Transcript
A (0:01)
This week Amazon announced it's shutting down its Amazon Fresh and Amazon Go Grocery Stores and refocusing its grocery strategy around Whole Foods delivery and a more Walmart style operating model. On the surface that sounds like a retreat. It's not. Grocery was one of the most logical expansions that Amazon could make. High frequency, massive share wallet and daily customer behavior. But what's interesting isn't that Amazon closed some formats. What's interesting is how they expanded, why they built first, why they bought Whole Foods and why Whole Foods won, as well as why they're now copying Walmart. So today on Business Lunch, we're going to break down all of that and by the end we're going to give you a simple framework that you can use to decide how to expand and when to pivot in your own business. Welcome to Business Lunch. I'm Roland Frazier and our co host today is Richard Lindner. Richard, how are you?
B (0:53)
And I'm great. I'm excited to talk about this today. I think there are so many great.
A (0:58)
What do you like about it?
B (1:00)
Well, I love that if we look about, look at it. I think you said it, you nailed it. This, this isn't a retreat. Right. Whole food sales are up 40% since Amazon acquired them in 2017. They have what, 550 locations. They're going to open another hundred stores and they're going to add 10 of those smaller footprint daily shop formats by the end of 2026. So it's not a retreat, it's market expansion with capital allocation discipline. Right. And I think that's just such a great lesson to look because it's easy to kill things that aren't working. It's really difficult to kill things that are when you can't do everything. I think it's especially difficult for entrepreneurs and I think the larger companies when really you're dealing with money factoring and capital allocation, at the end of the day it can be an easier decision to make.
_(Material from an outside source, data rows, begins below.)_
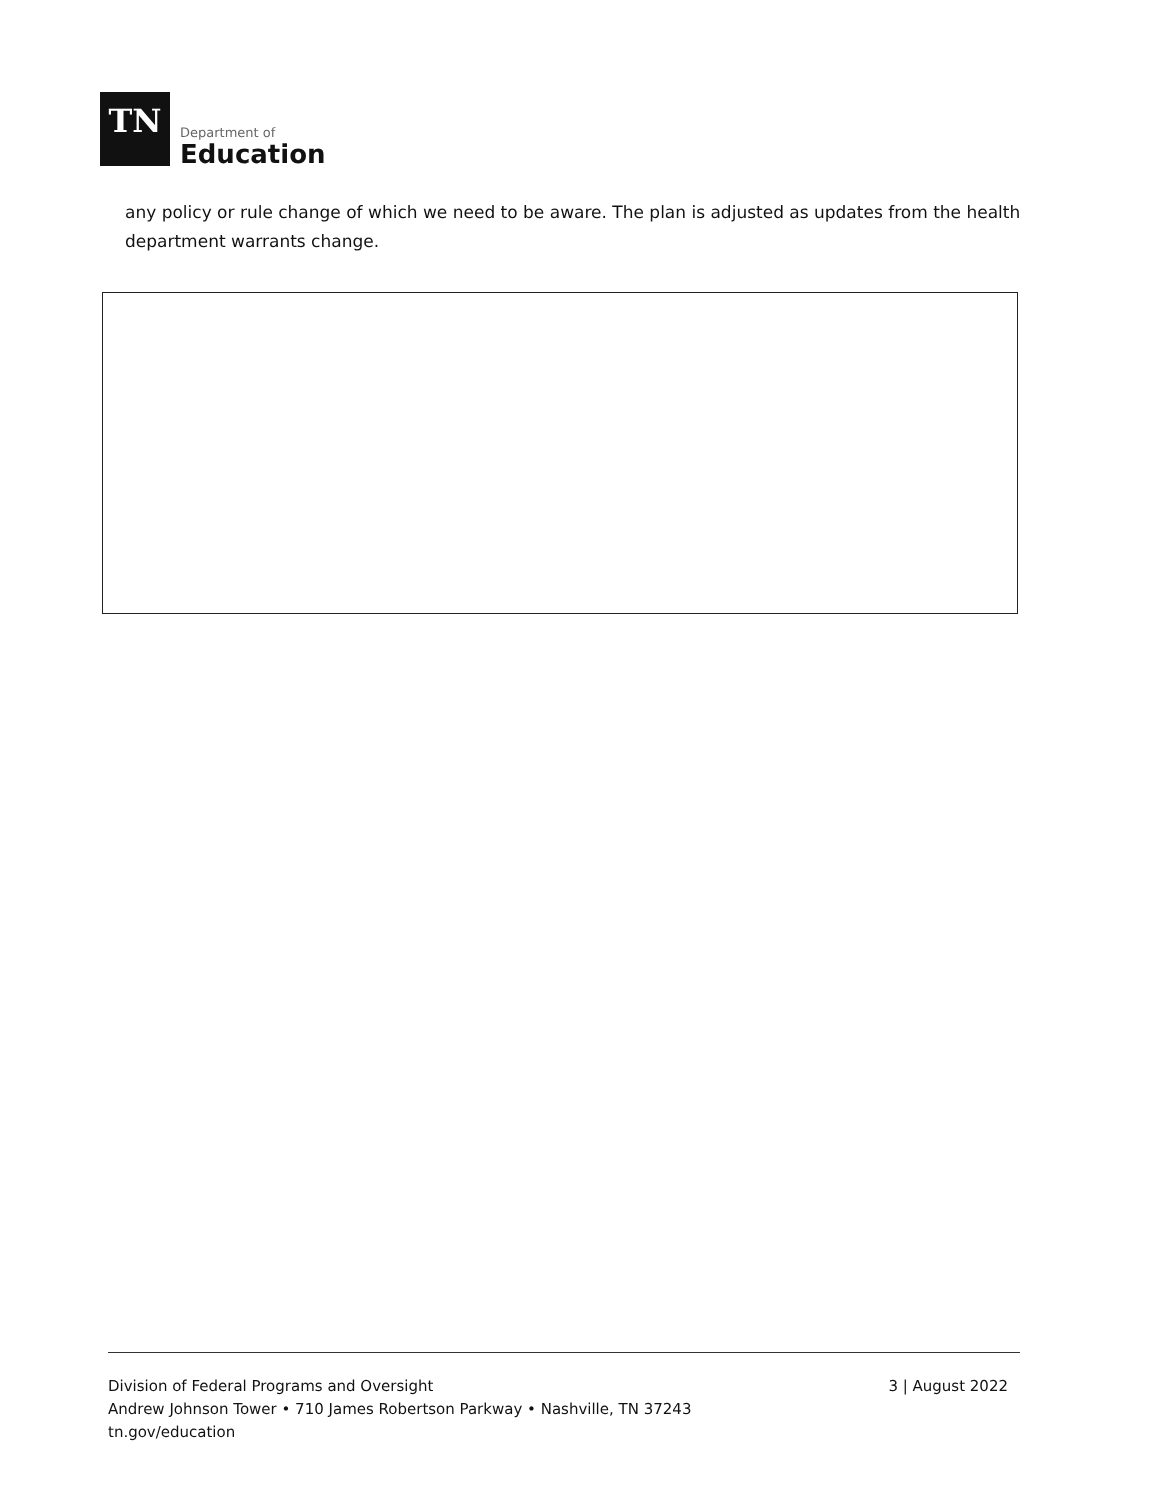TN
Department of
Education
any policy or rule change of which we need to be aware. The plan is adjusted as updates from the health department warrants change.
Division of Federal Programs and Oversight
Andrew Johnson Tower • 710 James Robertson Parkway • Nashville, TN 37243
tn.gov/education
3 | August 2022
But I think as entrepreneurs looking at that decision and bringing in sunk cost bias and a bit of emotional ownership of things and saying what lesson can we bring? Because again, killing a loser and shutting down something that's not working is easy.
A (2:18)
Yeah, yeah.
B (2:19)
But reallocating and stopping something that is, that's hard to do.
A (2:26)
So let's, let's look at the story here. So Amazon already dominated. They had non perishable goods, long tail selection, infrequent but large baskets. What they didn't really fully own was daily purchasing. They didn't have a household habit, they didn't really have food spend which is one of the biggest categories there is. And Amazon is the everything store. So grocery wasn't really for them I think so much an adjacency as it was a frequency and wallet share expansion. So that's an important distinction because they didn't say what's nearby to what we already do. They said what do our customers already buy all the time that we don't currently touch? Which is a really good question to ask. So I think the insight to start with here is that the smartest expansions usually target one of three things. It's either higher purchase frequency, greater share of the customer wallet, or some sort of built in structural lock in to customer behavior that's already going on. And this one hit all three for them. So I'd like to kind of from an operational perspective and I want to bring in some of the stories of, of the businesses that you run with us and that we have or that we run together and that, that I think could really help people. My first question for you is like when you're asking yourself where should I go next? And you're. I guess the question would be what do my customers buy far more often than my current product? That would be a good place to start. Do you agree?